Residents of Hazara division forced to use unsafe chairlifts

By
Kausar Salim Bangash

BATTAGRAM: Although it is said that the urban areas of Pakistan are developing rapidly, with motorways, metalled roads and flyovers and what not being constructed. But residents in the country's rural north are still forced to live in a state of distress.

The Hazara division is also counted among such under-developed areas, where the people are compelled to use extremely unsafe, locally made chairlifts for travelling.

Several rural areas of this division are located in the midst of lofty mountains, spillways, and across the streams and rivers. The locals, for crossing these rivers, streams and mountains, have installed these unsafe chairlifts, as there is no other means for moving from one place to another.

While, in some areas, these chairlifts are moved through hands over wooden planks joined with ropes.

These names for these lifts vary from area to area. Somewhere, these are called Doli, while in others they are known as trolleys. The Pashto-speaking people have named Zaango.
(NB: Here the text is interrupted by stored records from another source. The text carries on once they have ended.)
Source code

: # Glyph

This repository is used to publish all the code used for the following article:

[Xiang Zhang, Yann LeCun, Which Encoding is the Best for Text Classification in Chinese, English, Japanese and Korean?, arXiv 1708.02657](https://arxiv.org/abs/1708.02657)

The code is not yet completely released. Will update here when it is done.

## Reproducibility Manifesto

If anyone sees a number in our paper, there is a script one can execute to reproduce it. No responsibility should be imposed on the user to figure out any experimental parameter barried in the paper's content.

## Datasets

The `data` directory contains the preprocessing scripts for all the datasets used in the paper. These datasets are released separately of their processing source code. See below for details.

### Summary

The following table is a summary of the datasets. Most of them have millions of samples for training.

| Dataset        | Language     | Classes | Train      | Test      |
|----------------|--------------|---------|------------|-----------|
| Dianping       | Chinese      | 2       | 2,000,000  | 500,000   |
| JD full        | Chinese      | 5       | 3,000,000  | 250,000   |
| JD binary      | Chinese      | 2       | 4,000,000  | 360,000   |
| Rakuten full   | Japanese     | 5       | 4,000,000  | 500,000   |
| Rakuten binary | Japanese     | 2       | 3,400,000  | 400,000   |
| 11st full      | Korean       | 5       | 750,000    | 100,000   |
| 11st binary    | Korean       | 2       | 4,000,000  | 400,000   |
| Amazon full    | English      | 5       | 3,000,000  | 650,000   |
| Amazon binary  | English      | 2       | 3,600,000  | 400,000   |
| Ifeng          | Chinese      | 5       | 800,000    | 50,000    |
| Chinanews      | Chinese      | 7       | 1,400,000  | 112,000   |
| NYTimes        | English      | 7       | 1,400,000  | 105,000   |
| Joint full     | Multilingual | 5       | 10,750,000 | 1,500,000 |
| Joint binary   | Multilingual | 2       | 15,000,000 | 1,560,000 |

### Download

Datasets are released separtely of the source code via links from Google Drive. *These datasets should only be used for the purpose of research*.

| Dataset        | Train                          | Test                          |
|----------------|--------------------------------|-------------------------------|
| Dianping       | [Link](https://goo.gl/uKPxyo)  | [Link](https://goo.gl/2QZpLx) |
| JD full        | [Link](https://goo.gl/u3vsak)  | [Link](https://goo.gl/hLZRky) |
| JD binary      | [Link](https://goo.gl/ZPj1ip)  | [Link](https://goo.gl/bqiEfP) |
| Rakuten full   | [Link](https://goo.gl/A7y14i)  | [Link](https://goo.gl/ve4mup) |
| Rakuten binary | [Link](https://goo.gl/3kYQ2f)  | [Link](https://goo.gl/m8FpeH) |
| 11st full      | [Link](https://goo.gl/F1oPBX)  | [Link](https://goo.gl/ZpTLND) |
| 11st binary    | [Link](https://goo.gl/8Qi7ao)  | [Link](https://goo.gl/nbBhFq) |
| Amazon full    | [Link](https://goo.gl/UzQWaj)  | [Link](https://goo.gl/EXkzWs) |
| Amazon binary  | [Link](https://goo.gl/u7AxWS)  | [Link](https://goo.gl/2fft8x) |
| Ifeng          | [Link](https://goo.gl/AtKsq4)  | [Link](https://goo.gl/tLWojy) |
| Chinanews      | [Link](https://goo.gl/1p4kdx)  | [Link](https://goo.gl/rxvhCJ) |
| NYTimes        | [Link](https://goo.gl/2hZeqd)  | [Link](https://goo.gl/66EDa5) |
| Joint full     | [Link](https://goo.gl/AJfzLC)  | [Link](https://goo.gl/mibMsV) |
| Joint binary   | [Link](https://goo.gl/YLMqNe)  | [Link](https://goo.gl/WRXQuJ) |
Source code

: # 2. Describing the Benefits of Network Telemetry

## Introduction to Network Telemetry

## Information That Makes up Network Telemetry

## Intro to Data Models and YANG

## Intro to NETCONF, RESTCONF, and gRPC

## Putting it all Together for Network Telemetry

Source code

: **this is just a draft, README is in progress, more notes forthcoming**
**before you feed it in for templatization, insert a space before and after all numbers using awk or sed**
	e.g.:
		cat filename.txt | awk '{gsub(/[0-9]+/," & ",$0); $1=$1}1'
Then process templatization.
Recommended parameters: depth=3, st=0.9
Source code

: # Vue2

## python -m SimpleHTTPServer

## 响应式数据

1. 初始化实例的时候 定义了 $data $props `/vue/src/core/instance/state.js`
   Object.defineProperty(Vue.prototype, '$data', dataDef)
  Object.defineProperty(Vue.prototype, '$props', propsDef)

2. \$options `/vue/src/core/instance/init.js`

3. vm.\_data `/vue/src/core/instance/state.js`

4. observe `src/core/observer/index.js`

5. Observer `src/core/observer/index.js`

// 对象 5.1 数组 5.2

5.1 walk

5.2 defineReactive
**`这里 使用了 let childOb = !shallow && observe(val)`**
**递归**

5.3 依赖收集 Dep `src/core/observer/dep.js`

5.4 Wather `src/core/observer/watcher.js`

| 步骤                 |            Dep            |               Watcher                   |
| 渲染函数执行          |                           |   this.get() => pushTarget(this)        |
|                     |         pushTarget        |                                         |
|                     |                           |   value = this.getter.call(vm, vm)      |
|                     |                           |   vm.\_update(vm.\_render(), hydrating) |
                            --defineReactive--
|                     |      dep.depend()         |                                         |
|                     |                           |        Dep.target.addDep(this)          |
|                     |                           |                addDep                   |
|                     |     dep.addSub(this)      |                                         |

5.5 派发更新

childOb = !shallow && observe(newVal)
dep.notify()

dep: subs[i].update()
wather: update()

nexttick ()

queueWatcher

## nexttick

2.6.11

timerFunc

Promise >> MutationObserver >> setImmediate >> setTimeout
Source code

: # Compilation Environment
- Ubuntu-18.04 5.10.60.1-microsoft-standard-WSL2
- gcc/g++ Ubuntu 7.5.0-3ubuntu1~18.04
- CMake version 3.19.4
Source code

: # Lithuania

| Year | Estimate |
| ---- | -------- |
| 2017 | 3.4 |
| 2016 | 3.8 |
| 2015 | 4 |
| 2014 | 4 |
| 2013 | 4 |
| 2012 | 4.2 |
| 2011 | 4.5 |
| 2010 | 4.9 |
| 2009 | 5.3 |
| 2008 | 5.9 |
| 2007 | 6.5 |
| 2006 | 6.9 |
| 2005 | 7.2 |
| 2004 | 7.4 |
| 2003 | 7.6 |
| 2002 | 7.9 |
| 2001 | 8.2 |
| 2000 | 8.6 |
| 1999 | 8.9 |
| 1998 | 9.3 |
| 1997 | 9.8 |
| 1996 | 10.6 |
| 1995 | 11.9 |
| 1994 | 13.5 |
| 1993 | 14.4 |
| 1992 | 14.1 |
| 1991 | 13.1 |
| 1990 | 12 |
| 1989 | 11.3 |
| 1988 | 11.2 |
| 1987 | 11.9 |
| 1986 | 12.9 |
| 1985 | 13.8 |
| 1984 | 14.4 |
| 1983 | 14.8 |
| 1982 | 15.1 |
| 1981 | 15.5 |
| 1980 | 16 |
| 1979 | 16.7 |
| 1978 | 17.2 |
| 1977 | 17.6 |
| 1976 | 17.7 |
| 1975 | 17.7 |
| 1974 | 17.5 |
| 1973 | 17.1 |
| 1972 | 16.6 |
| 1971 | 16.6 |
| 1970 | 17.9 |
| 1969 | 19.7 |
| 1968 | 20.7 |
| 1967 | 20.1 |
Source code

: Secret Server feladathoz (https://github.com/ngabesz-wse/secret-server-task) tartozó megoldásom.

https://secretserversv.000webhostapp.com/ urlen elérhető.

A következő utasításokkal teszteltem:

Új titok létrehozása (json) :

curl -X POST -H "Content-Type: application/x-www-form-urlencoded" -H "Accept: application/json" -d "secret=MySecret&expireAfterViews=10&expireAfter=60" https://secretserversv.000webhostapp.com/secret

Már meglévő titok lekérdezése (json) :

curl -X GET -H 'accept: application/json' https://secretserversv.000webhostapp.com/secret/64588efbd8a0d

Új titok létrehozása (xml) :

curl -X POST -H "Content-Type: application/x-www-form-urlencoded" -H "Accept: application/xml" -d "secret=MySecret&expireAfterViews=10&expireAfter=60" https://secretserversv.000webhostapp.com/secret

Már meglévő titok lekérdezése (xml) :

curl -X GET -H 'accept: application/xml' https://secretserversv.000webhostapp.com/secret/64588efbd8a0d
But, the moment of concern is that there is no system available in the Khyber Pakhtunkhwa province for the monitoring and inspection of these lifts.

"There is no such institution here which could monitor, inspect or control these chairlifts," says tehsil nazim Battagram, Niaz Khan Tarand. "Neither the district government does anything to regulate these lifts, nor the town municipality or anyone else."

Dozens of precious lives have been lost in incidents involving these chairlifts, due to the absence of check-and-balance system. Similarly, men, women and children have to wait for hours, several hundred meters above the ground, in case the lift develops a technical fault.

When would these people be provided adequate transportation facilities? It depends upon the will of those at the helm to resolve the issues of the people.